Objective: Return the rows below verbatim, starting at the line containing "pose: elev=266.5 azim=219.1" and ending at the line containing "Dot at: (281, 258)", with both of those lines included.

══ Rows

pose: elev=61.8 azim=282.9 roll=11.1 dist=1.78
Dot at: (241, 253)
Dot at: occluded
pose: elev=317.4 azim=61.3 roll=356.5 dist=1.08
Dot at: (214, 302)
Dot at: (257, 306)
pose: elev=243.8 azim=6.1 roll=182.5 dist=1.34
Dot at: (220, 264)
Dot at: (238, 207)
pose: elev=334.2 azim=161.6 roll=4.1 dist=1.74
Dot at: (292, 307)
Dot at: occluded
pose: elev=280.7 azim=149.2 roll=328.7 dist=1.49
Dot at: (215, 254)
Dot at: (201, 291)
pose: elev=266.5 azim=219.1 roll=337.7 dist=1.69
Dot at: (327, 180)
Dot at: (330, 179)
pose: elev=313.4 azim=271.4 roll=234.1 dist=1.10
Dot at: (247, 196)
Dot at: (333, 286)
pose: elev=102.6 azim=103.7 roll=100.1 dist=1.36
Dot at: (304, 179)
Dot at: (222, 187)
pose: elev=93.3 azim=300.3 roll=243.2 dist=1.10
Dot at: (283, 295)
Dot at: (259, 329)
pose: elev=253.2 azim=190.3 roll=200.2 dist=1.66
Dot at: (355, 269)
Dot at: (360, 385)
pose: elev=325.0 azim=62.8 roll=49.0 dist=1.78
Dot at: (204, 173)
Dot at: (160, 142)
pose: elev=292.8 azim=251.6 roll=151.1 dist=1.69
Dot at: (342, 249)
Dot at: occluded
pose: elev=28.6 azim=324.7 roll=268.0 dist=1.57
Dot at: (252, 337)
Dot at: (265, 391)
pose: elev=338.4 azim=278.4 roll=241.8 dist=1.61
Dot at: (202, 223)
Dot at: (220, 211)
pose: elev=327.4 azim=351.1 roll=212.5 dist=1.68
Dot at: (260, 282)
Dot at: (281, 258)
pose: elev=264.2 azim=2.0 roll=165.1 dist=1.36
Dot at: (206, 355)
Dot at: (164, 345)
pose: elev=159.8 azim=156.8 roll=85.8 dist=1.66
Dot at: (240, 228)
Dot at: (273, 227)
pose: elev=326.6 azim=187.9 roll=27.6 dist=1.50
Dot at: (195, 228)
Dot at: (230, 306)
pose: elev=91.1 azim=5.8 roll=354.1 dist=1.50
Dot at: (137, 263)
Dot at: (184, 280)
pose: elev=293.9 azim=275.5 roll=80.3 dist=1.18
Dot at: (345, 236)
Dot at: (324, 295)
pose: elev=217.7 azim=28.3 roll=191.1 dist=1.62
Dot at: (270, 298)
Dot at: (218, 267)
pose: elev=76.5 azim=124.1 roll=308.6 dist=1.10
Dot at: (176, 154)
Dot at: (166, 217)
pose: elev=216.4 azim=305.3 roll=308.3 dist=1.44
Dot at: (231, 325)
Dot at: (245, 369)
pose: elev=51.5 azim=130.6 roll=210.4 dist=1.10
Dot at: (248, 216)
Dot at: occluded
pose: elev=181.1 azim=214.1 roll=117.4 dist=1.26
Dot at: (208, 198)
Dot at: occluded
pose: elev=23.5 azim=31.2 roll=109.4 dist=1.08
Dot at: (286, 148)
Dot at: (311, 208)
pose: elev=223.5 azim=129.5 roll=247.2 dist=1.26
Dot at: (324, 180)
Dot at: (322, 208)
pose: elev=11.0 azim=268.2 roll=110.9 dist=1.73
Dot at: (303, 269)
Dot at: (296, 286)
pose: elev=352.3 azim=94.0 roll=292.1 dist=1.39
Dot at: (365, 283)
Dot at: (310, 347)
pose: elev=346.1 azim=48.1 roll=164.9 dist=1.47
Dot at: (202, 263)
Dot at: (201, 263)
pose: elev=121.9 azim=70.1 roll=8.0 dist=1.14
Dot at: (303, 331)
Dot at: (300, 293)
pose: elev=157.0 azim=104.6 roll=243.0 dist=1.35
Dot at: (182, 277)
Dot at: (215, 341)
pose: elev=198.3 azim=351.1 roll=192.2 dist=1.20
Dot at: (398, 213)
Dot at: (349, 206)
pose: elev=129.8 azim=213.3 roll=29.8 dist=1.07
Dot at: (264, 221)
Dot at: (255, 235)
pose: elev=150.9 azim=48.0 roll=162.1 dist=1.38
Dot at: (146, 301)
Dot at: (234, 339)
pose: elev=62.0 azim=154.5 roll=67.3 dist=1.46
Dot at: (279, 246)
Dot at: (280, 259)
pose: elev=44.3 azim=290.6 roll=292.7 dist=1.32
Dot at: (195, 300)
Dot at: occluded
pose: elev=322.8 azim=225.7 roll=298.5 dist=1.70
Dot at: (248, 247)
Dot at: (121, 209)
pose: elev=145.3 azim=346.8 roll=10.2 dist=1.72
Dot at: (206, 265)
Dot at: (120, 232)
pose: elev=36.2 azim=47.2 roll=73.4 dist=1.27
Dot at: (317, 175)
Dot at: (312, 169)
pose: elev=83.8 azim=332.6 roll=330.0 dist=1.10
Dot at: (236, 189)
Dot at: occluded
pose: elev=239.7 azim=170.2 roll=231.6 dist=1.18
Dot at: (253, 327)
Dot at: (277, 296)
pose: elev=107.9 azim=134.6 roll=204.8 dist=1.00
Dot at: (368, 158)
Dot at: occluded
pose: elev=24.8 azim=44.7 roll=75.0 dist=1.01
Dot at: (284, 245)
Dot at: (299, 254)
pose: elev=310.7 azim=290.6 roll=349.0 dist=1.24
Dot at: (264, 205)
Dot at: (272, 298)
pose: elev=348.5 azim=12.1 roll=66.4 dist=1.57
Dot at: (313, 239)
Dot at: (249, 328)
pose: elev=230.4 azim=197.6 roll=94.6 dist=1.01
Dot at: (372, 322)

════

Answer to this problem:
pose: elev=266.5 azim=219.1 roll=337.7 dist=1.69
Dot at: (327, 180)
Dot at: (330, 179)
pose: elev=313.4 azim=271.4 roll=234.1 dist=1.10
Dot at: (247, 196)
Dot at: (333, 286)
pose: elev=102.6 azim=103.7 roll=100.1 dist=1.36
Dot at: (304, 179)
Dot at: (222, 187)
pose: elev=93.3 azim=300.3 roll=243.2 dist=1.10
Dot at: (283, 295)
Dot at: (259, 329)
pose: elev=253.2 azim=190.3 roll=200.2 dist=1.66
Dot at: (355, 269)
Dot at: (360, 385)
pose: elev=325.0 azim=62.8 roll=49.0 dist=1.78
Dot at: (204, 173)
Dot at: (160, 142)
pose: elev=292.8 azim=251.6 roll=151.1 dist=1.69
Dot at: (342, 249)
Dot at: occluded
pose: elev=28.6 azim=324.7 roll=268.0 dist=1.57
Dot at: (252, 337)
Dot at: (265, 391)
pose: elev=338.4 azim=278.4 roll=241.8 dist=1.61
Dot at: (202, 223)
Dot at: (220, 211)
pose: elev=327.4 azim=351.1 roll=212.5 dist=1.68
Dot at: (260, 282)
Dot at: (281, 258)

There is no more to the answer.